== DIRECTIVE ==
Transcribe the lines from the start of the entries through the line that contains "- 整个循环的唯一跳出条件就是文件已经被发完了。", keeping that line, and leave the pictures out of your answer.

(Pictures paired with their source code)
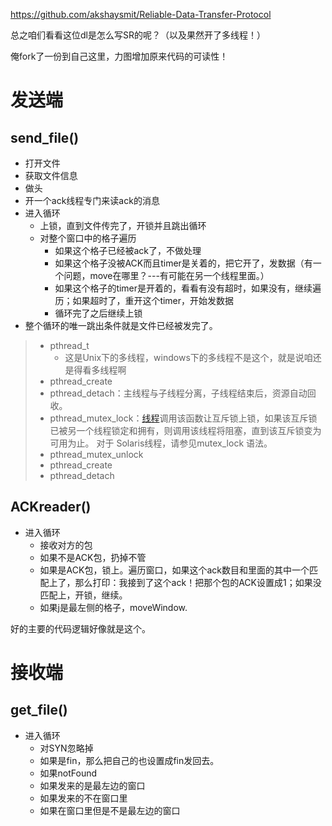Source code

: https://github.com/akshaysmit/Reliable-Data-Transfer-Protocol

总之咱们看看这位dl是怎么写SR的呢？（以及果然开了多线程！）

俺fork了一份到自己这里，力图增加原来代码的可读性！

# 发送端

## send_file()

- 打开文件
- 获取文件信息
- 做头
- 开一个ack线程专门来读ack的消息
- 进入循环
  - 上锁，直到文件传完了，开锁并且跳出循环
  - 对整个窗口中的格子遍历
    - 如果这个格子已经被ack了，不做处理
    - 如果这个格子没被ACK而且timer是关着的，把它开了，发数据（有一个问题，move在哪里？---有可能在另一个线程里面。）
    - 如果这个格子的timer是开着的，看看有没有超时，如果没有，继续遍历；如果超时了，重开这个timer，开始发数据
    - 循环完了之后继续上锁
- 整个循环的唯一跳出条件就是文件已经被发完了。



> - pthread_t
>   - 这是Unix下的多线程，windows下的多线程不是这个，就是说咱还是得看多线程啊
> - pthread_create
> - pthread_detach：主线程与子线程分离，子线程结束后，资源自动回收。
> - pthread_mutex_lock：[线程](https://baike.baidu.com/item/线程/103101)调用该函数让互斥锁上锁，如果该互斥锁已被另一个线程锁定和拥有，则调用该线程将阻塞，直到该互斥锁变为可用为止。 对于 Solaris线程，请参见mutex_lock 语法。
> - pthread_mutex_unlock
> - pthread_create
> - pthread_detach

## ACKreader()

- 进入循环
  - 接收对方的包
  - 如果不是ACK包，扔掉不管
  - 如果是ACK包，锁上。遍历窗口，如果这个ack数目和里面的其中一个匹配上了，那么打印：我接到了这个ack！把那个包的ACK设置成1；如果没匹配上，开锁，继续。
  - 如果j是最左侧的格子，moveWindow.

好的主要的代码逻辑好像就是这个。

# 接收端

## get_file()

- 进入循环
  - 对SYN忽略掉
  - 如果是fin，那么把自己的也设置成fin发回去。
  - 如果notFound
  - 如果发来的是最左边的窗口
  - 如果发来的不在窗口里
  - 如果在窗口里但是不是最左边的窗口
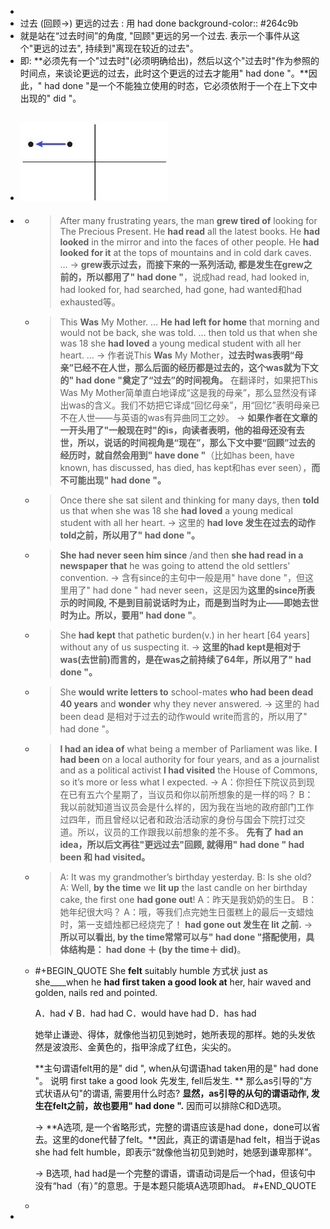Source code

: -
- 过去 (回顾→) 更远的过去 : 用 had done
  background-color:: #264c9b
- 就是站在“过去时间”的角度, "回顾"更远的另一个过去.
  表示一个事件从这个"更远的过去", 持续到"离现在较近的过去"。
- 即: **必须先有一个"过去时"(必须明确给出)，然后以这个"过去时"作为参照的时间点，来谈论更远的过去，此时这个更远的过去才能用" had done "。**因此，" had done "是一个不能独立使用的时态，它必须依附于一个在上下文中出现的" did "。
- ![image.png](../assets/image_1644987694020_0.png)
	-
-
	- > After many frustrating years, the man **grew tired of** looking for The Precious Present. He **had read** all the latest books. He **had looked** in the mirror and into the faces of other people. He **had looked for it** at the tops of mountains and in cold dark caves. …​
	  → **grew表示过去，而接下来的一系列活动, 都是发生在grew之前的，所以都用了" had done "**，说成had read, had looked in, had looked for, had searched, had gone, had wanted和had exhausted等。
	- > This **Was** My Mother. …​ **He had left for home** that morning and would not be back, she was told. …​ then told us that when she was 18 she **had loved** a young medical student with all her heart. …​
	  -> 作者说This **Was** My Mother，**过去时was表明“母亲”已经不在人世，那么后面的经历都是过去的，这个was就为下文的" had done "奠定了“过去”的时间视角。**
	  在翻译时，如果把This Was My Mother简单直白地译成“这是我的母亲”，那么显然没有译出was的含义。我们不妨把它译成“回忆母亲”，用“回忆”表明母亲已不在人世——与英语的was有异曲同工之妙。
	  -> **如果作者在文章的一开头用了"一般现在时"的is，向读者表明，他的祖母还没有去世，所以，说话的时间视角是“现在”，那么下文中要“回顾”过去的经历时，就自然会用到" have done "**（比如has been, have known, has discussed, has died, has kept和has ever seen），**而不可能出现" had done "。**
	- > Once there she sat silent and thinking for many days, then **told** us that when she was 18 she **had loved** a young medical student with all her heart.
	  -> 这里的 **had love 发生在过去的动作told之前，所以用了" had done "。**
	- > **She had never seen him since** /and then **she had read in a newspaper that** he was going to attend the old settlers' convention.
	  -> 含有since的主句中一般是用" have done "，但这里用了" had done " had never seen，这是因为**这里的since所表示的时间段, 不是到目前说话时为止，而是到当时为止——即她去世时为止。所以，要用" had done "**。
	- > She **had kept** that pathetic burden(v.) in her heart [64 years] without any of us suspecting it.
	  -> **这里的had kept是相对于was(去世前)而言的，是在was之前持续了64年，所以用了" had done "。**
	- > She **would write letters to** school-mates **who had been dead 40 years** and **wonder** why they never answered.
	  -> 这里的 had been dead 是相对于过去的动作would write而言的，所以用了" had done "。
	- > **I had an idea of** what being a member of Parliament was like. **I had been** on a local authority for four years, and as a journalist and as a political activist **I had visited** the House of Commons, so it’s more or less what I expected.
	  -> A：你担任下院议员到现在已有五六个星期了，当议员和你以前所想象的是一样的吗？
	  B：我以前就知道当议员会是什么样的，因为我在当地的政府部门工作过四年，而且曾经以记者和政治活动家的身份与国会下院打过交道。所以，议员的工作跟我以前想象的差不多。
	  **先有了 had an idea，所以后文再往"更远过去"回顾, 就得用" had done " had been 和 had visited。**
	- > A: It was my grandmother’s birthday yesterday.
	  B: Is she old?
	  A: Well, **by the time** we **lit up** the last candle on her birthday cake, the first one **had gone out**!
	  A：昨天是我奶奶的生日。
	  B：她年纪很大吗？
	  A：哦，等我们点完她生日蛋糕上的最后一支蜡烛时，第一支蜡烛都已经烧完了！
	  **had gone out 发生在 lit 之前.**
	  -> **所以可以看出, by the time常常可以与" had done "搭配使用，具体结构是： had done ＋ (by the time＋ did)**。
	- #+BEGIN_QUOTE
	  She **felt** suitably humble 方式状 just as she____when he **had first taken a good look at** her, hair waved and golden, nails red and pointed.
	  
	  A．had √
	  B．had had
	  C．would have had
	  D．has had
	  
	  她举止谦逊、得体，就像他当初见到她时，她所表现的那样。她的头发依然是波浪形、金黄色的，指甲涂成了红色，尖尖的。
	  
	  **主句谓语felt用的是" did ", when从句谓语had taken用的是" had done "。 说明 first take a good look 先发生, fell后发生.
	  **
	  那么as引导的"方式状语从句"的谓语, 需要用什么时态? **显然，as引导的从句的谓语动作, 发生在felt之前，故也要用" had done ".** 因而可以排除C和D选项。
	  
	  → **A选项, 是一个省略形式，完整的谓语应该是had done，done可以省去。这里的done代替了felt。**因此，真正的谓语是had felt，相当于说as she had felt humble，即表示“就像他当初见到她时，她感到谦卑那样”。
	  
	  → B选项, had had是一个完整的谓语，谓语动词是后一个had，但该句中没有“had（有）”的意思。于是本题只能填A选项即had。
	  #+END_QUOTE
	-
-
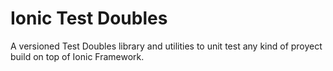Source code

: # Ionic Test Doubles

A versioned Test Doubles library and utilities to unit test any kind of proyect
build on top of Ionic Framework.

== RESPONSE FOR THIS EXERCISE ==
Source code

: https://github.com/akshaysmit/Reliable-Data-Transfer-Protocol

总之咱们看看这位dl是怎么写SR的呢？（以及果然开了多线程！）

俺fork了一份到自己这里，力图增加原来代码的可读性！

# 发送端

## send_file()

- 打开文件
- 获取文件信息
- 做头
- 开一个ack线程专门来读ack的消息
- 进入循环
  - 上锁，直到文件传完了，开锁并且跳出循环
  - 对整个窗口中的格子遍历
    - 如果这个格子已经被ack了，不做处理
    - 如果这个格子没被ACK而且timer是关着的，把它开了，发数据（有一个问题，move在哪里？---有可能在另一个线程里面。）
    - 如果这个格子的timer是开着的，看看有没有超时，如果没有，继续遍历；如果超时了，重开这个timer，开始发数据
    - 循环完了之后继续上锁
- 整个循环的唯一跳出条件就是文件已经被发完了。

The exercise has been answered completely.